As Bill McMorris of the Washington Free Beacon reports below, not all college athletes are for unionizing sports.

Divisions of Labor

Brandon Kerns knew he was hurt the second he contested the pass. He felt like a dog—a big one—had latched on to the back of his leg. A hamstring. Not the type of injury a man can will himself through, but then, not every man has the chance to play starting cornerback for a Division I college football team. Kerns was putting in 30 to 40 hours per week lifting, practicing, rehabbing, and watching film. He spent as much time studying coverage as he did studying business and his goal was in reach. Except that hamstring.

“Coaches drop you from their thoughts with that kind of injury,” he said.

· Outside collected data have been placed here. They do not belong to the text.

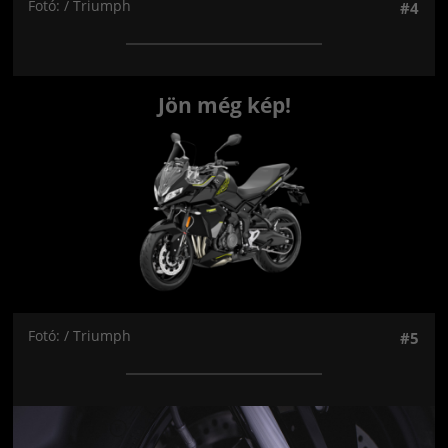
Fotó: / Triumph
#4
Jön még kép!
Fotó: / Triumph
#5
Jön még kép!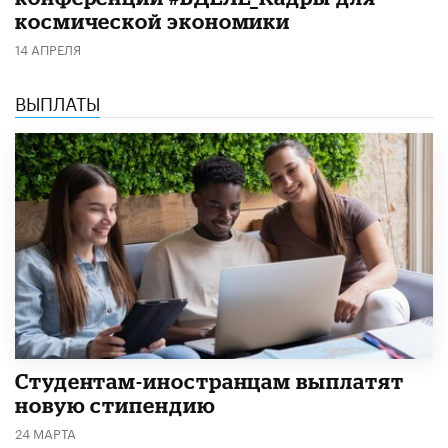
космической экономики
14 АПРЕЛЯ
ВЫПЛАТЫ
Студентам-иностранцам выплатят
новую стипендию
24 МАРТА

He tried to play, but the leg wouldn’t cooperate. He rehabbed for two weeks before getting back onto the field only to reinjure it the second he reached full sprint. He repeated that cycle for six weeks before he demanded an MRI. This was no muscle pull, but a partial tear. He never suited up again. So much scar tissue had built up around the tear that Kerns hasn’t been able to run at full speed without pulling the muscle since he suffered the injury seven years ago.

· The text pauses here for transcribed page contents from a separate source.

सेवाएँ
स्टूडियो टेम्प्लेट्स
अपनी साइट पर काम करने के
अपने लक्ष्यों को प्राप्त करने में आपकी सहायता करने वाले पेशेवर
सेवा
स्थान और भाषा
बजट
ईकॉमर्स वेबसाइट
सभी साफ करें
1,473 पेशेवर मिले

Kerns was just the type of player that the College Athletes Players Association, a fledgling labor organization sponsored by the United Steelworkers union, says it wants to help. But the NLRB decision that branded student-athletes as employees capable of union membership doesn’t apply to Kerns, who played football at Cornell University from 2004 to 2007. The Ivy League doesn’t give out athletic scholarships, which the NLRB says is necessary to form employer-employee relationships. Even if it did, he was enrolled at Cornell’s Agriculture School, a New York statutory school subsidized by state government. Only players at private colleges can form a union under the NLRB’s logic.